[Provided passage]

By Candace Carlisle
National debt service firm DebtBlue plans to relocate its Texas headquarters and triple its corporate footprint in the Dallas area.
The new office space is expected to help DebtBlue, a national financial services debt settlement firm, as it recruits new employees to help aid in the expansion of its business. The company signed an office lease totaling 30,291 square feet at 1125 E. Campbell Road in Richardson, Texas, in a deal that is more than three times the size of its current North Texas headquarters in Addison. This part of the region was chosen based on a labor study of the firm’s target employee demographic, according to the firm.
DebtBlue and its current employees are excited to make the move to the Richardson area this fall, said Jeremy Hillin, the company’s chief executive officer.
“The state-of-the-art building, amenities and location will help attract and retain [employees] who are centrally located to this area,” Hillin said in a statement. “This relocation will be a key milestone to the future of DebtBlue.”
Currently, DebtBlue has 95 employees with plans to double that by this time next year, a Cushman & Wakefield spokeswoman said in an email to CoStar News. Within three years, the debt services firm is targeting to employ roughly 250 employees, she said.
The addition of DebtBlue to Richardson’s business is part of a larger trend for the city once known for its heavy concentration of telecommunication companies.
Two decades ago, about 85% of companies looking at Richardson, located about 13 miles north of downtown Dallas, were tied to the telecom industry, giving the area some weight behind the city trademarking the words, “Telecom Corridor,” for the 5.5-mile stretch of the city’s portion of North Central Expressway. But in recent years, Richardson has transformed into a more diversified economy with the addition of State Farm Insurance’s multi-building regional campus and financial services firms.

[Set of tasks]
**A.** Transcribe the section of the DebtBlue article that opens with the words containing "The addition of DebtBlue" and closes with "financial services firms.".
**B.** According to the DebtBlue article, how many square feet does the new office lease in Richardson cover?
**C.** Resume the DebtBlue article after its last sentence.
The listing plays no part in any of this.

[Provided data]
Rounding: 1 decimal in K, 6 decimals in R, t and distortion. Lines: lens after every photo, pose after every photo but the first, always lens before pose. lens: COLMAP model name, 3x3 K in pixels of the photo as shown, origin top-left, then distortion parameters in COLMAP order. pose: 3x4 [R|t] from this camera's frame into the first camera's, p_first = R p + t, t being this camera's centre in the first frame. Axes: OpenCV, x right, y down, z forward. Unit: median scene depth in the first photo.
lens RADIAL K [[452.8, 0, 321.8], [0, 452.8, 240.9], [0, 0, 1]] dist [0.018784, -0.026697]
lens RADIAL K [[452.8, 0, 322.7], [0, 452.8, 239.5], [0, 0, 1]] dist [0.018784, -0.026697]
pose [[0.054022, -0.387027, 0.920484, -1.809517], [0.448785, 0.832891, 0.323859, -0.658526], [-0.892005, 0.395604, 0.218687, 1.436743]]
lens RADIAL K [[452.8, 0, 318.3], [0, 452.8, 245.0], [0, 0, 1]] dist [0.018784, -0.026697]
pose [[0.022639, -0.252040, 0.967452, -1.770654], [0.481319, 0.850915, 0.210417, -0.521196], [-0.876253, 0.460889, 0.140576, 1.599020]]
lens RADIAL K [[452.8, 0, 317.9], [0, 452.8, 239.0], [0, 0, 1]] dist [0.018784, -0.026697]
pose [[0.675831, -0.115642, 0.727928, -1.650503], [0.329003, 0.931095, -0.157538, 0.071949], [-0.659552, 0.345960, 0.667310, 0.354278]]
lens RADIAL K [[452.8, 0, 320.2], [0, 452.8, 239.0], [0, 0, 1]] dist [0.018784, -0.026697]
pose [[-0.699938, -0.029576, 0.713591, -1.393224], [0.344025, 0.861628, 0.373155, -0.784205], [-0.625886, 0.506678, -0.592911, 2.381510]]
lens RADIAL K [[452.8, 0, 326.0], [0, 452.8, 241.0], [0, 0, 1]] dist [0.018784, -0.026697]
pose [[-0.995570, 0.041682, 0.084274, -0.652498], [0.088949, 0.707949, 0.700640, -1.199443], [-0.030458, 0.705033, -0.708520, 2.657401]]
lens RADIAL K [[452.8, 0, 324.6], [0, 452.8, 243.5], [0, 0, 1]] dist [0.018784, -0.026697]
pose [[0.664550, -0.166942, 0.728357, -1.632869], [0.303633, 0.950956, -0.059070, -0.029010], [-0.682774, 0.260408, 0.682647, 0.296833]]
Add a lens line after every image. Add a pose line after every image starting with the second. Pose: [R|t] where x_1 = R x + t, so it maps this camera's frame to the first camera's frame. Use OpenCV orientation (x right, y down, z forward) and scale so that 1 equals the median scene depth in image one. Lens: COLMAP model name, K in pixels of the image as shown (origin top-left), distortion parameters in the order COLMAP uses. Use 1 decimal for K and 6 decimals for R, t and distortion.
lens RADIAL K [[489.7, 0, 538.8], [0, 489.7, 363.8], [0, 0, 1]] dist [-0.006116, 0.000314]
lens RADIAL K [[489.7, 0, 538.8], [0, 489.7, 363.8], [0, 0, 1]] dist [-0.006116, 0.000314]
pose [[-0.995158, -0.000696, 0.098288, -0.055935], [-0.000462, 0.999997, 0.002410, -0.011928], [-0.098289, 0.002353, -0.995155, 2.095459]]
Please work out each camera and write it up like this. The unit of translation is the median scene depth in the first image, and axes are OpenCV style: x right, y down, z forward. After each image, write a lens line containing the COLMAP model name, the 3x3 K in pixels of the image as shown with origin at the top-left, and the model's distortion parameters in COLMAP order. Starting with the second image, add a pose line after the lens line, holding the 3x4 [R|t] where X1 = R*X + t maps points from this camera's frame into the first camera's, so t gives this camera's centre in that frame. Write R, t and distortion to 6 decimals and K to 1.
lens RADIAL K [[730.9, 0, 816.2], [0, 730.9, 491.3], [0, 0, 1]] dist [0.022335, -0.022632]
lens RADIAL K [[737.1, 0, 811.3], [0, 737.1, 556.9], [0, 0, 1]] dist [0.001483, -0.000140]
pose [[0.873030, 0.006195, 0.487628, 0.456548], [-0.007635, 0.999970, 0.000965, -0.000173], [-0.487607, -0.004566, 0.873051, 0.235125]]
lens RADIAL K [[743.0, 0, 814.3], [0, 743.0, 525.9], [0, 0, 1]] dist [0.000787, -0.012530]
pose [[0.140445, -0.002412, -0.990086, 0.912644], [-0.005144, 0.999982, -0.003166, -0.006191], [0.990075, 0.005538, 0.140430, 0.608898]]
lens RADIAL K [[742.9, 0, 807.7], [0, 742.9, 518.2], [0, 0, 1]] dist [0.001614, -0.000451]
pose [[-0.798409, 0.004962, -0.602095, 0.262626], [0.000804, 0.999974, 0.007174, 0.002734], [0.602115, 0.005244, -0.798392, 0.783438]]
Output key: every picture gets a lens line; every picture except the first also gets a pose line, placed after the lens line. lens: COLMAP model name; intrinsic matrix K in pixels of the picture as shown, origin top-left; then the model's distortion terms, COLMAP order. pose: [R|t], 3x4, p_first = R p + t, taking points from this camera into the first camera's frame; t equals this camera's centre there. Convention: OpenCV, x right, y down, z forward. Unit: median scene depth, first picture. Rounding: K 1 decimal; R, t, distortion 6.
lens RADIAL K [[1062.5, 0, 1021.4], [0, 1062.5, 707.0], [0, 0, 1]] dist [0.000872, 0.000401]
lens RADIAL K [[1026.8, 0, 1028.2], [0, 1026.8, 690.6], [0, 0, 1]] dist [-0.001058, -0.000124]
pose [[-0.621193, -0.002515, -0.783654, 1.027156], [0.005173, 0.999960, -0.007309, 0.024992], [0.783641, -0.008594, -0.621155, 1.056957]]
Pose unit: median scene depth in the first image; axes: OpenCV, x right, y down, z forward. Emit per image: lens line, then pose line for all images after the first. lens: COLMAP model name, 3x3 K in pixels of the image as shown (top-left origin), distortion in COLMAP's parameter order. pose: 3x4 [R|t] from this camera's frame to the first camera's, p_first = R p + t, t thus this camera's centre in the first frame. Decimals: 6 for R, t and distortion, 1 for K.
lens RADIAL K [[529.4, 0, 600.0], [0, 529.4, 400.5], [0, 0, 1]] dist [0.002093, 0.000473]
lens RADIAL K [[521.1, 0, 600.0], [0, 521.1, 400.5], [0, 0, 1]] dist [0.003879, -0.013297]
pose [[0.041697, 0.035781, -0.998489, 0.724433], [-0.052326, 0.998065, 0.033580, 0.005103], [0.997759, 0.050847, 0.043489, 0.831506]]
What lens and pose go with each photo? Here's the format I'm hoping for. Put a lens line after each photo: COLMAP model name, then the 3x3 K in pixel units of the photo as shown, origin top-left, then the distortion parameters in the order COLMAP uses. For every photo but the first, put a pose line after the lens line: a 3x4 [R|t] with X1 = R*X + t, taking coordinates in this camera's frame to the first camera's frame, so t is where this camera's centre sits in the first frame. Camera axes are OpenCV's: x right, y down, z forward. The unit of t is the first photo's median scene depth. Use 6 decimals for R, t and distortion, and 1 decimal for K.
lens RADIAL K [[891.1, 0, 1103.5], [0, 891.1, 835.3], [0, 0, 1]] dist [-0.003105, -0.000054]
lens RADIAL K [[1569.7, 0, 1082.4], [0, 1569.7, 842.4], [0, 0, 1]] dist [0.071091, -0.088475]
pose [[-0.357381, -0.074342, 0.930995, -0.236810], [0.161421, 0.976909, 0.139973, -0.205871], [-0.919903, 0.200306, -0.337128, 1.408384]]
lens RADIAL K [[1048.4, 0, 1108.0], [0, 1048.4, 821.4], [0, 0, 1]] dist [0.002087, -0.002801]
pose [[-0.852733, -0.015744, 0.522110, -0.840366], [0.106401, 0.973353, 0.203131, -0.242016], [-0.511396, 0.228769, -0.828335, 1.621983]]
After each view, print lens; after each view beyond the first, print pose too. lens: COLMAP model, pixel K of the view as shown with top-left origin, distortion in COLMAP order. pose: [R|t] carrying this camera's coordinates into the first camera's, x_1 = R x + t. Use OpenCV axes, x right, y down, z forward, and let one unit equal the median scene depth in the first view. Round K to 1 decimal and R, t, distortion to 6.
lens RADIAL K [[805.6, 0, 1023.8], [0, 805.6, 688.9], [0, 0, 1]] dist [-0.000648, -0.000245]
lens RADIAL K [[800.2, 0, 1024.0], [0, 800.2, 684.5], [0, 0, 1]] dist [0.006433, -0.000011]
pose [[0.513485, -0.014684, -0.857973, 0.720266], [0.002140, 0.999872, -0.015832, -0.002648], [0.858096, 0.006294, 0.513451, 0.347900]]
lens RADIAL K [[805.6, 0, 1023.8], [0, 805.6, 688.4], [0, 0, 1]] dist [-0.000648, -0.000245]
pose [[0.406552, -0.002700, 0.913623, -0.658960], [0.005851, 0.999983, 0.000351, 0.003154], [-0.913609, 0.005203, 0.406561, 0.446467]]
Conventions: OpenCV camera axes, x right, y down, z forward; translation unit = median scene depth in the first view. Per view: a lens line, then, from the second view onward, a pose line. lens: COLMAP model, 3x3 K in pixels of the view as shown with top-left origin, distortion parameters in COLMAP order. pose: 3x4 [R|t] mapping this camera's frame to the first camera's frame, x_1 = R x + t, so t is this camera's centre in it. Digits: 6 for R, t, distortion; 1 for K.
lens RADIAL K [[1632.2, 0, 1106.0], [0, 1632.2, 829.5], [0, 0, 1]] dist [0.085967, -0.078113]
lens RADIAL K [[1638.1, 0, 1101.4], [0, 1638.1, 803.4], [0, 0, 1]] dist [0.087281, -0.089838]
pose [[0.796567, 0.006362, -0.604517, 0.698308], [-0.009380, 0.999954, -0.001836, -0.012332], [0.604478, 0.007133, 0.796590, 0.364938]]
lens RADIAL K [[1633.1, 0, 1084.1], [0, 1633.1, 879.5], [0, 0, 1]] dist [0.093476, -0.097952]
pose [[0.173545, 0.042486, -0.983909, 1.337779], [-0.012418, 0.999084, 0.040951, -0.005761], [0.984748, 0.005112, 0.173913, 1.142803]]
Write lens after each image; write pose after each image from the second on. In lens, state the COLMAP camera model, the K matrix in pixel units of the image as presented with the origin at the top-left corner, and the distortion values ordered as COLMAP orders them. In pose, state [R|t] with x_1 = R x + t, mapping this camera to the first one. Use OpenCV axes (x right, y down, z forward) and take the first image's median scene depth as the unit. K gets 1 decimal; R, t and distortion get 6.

[Your responses]
**A.**
The addition of DebtBlue to Richardson’s business is part of a larger trend for the city once known for its heavy concentration of telecommunication companies.
Two decades ago, about 85% of companies looking at Richardson, located about 13 miles north of downtown Dallas, were tied to the telecom industry, giving the area some weight behind the city trademarking the words, “Telecom Corridor,” for the 5.5-mile stretch of the city’s portion of North Central Expressway. But in recent years, Richardson has transformed into a more diversified economy with the addition of State Farm Insurance’s multi-building regional campus and financial services firms.

**B.** 30,291 square feet.

**C.**
DebtBlue’s deal marks the first office tenant to sign a lease at the building in the past year, according to CoStar data. The building, once housing telecom giant AT&T, was acquired more than a year ago by Los Angeles-based Stanton Road Capital LLC.
In the April 2019 acquisition, the real estate investment firm planned a complete reboot of the 100% vacant office building in a multimillion-dollar upgrade to attract new kinds of companies to the area.
Tim Ronan Jr., founder and managing partner of Stanton Road Capital, said DebtBlue fits the profile of the type of tenant the real estate investment firm had hoped to attract after investing in the property with upgrades meant to lure “forward-thinking and growing firms.”
Those building upgrades in Richardson include a new structured parking garage to increase its parking ratio, a new fitness center with a 60-person training room, a grab-and-go eatery, a new lobby and an outdoor space with terrace overlooking the adjacent creek. The renovation is expected to be completed soon.
Ryan Hoopes, a director in Cushman & Wakefield’s Dallas office, said in representing DebtBlue in its real estate search they needed a place to help support their short and long-term growth needs and to help make them competitive in hiring talent.
About 58% of the population of the Richardson office market has a bachelor’s degree or higher, making it a community with a “highly talented labor force,” according to CoStar’s market analytics team. Richardson is also located along the light rail system in North Texas.
For the Record
Hoopes of Cushman & Wakefield represented the tenant in the lease. Clint Madison and John Fancher of Cushman & Wakefield represented the landlord, Stanton Road Capital.